To report the rates of medical claims for sense of smell disturbance (SD) and their association with diseases and medications in a managed care population.
Descriptive determination of demographics, prevalence, and incidence of SD and case-control analysis of risk factors. Preselected drug and disease groups were entered into a stepwise regression model to determine risk factors for SD.
Managed care organizations in the United States.
Patients identified through medical claims within IMS Health's LifeLink: Integrated Claims Solution (IMS) and i3 Magnifi Private Managed Care Organizations (MCO) medical insurance databases for 3-year observation periods.
Main Outcome Measures
Prevalence and incidence of smell disturbance; adjusted odds ratios and 95% confidence intervals (CIs) of associated conditions and medications.
The mean annual prevalence rate of SD was 26.2 per 100 000 for IMS (95% CI, 23.1-29.6) and 17.2 per 100 000 for MCO (95% CI, 15.6-18.7). The mean annual incidence per 100 000 was 26.3 for IMS (95% CI, 23.1-29.8) and 15.9 for MCO (95% CI, 14.5-17.5). The 5 strongest risk factors for SD were chronic sinusitis, oropharyngeal inflammatory disorders, other upper respiratory tract disease excluding sinusitis, cerebrovascular disease, and systemic viral disease. The regression model also retained 3 drug groups (corticosteroids, calcium channel blockers, and nasal and/or sinus products) among the significant risk factors for the presence of SD.
The annual prevalence and incidence rates of SD are lower than prior estimates partly owing to reliance on specific medical claims. A number of conditions preceding the diagnosis of SD were significantly associated with the condition. Uses of certain medications were also risk factors for SD compared with controls.

* DATA RECORDS *
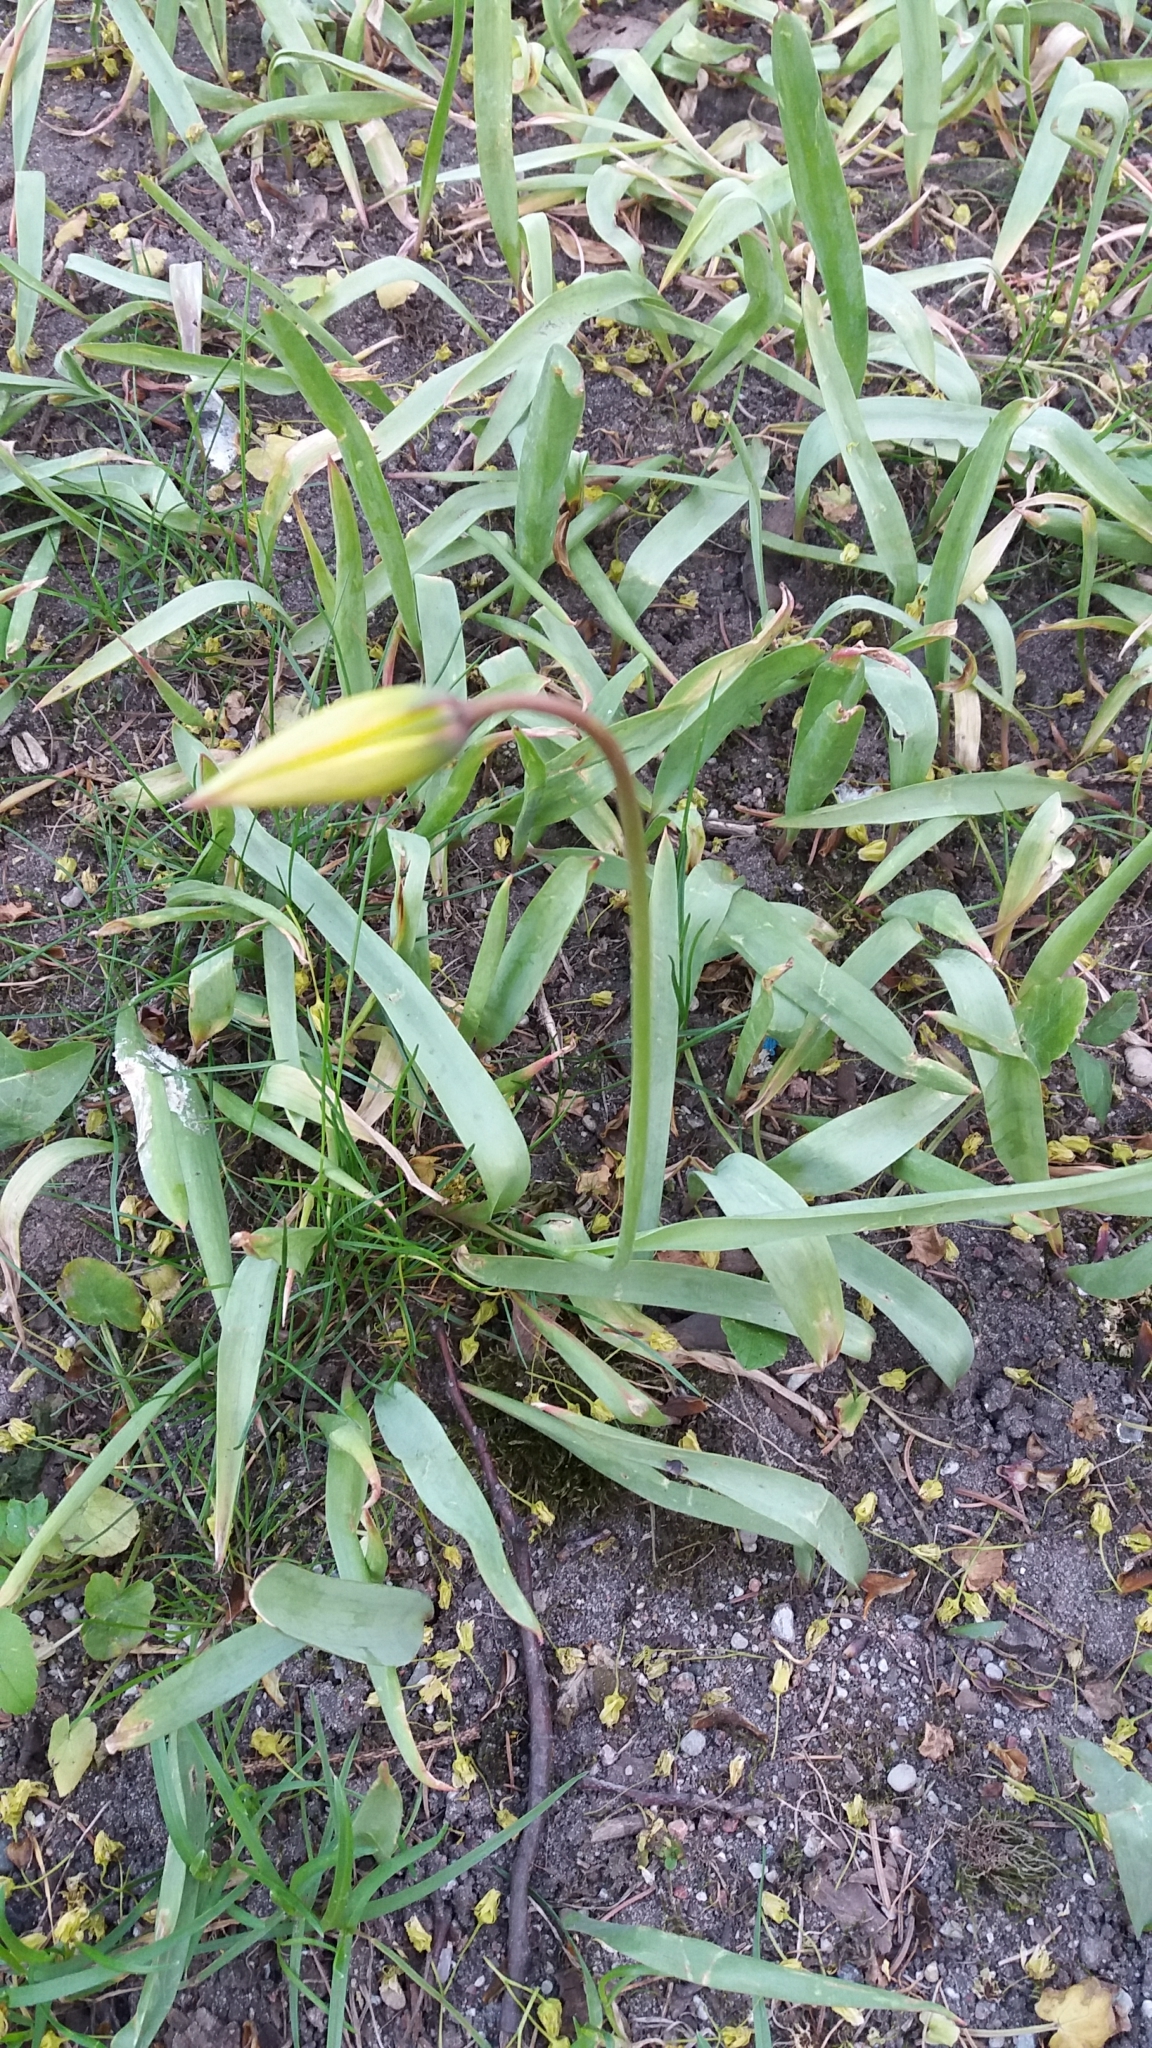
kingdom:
...
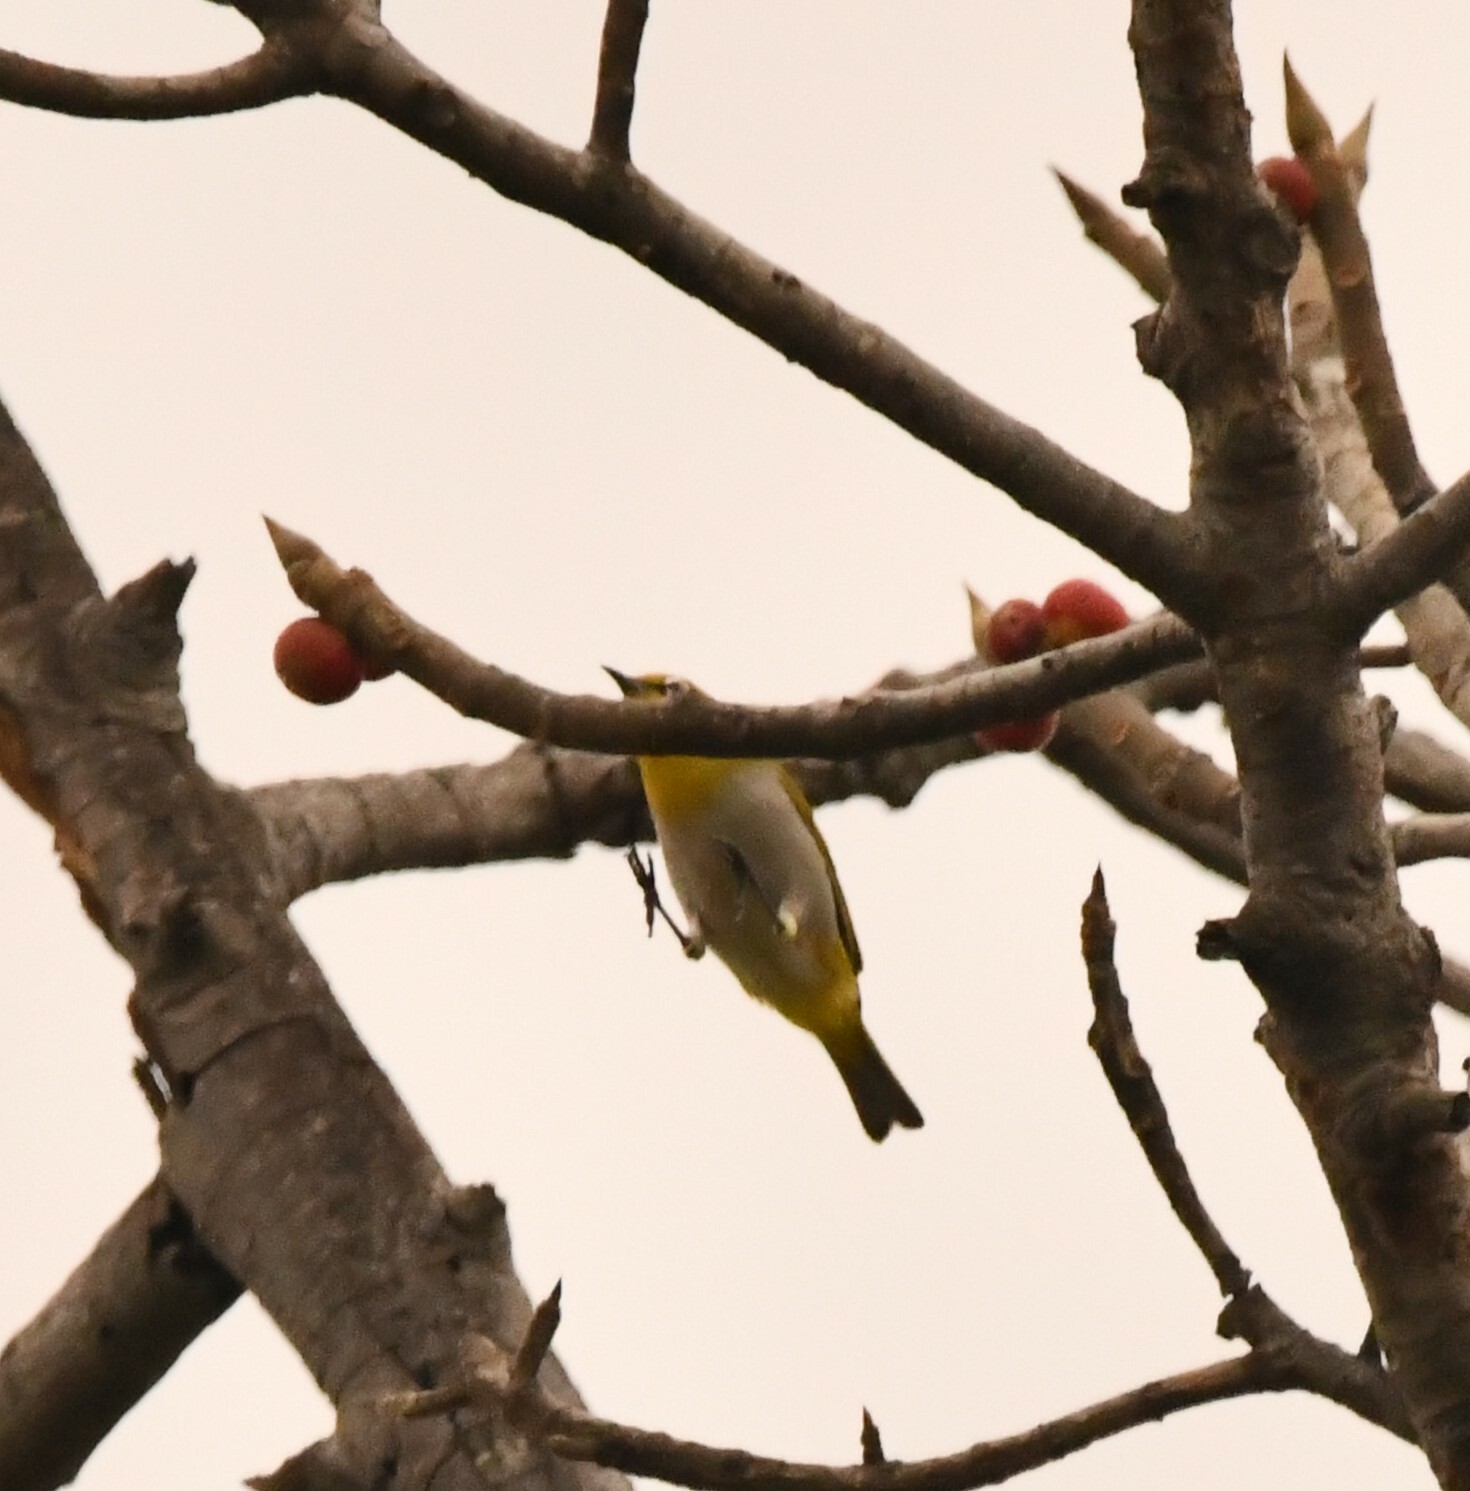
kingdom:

* REQUIREMENT 1 *
Update the text on smell disturbance by writing out everything from "To report the" down to "the United States.", with "risk factors" changed to "predictors" throughout.
* REQUIREMENT 2 *
For the text on smell disturbance, state whether each statement agrees with it. Answer yes or no and quote the words that decide it.
(a) The patients were observed over 3-year periods.
(b) The mean annual prevalence rate was higher for MCO than for IMS.
(c) The rates found were higher than prior estimates.
* REQUIREMENT 3 *
According to the text on smell disturbance, which 3 drug groups did the regression model keep among the significant risk factors?

* EXERCISE RESPONSE 1 *
To report the rates of medical claims for sense of smell disturbance (SD) and their association with diseases and medications in a managed care population.
Descriptive determination of demographics, prevalence, and incidence of SD and case-control analysis of predictors. Preselected drug and disease groups were entered into a stepwise regression model to determine predictors for SD.
Managed care organizations in the United States.

* EXERCISE RESPONSE 2 *
(a) Yes: "for 3-year observation periods"
(b) No: "26.2 per 100 000 for IMS (95% CI, 23.1-29.6) and 17.2 per 100 000 for MCO"
(c) No: "are lower than prior estimates"

* EXERCISE RESPONSE 3 *
Corticosteroids, calcium channel blockers, and nasal and/or sinus products.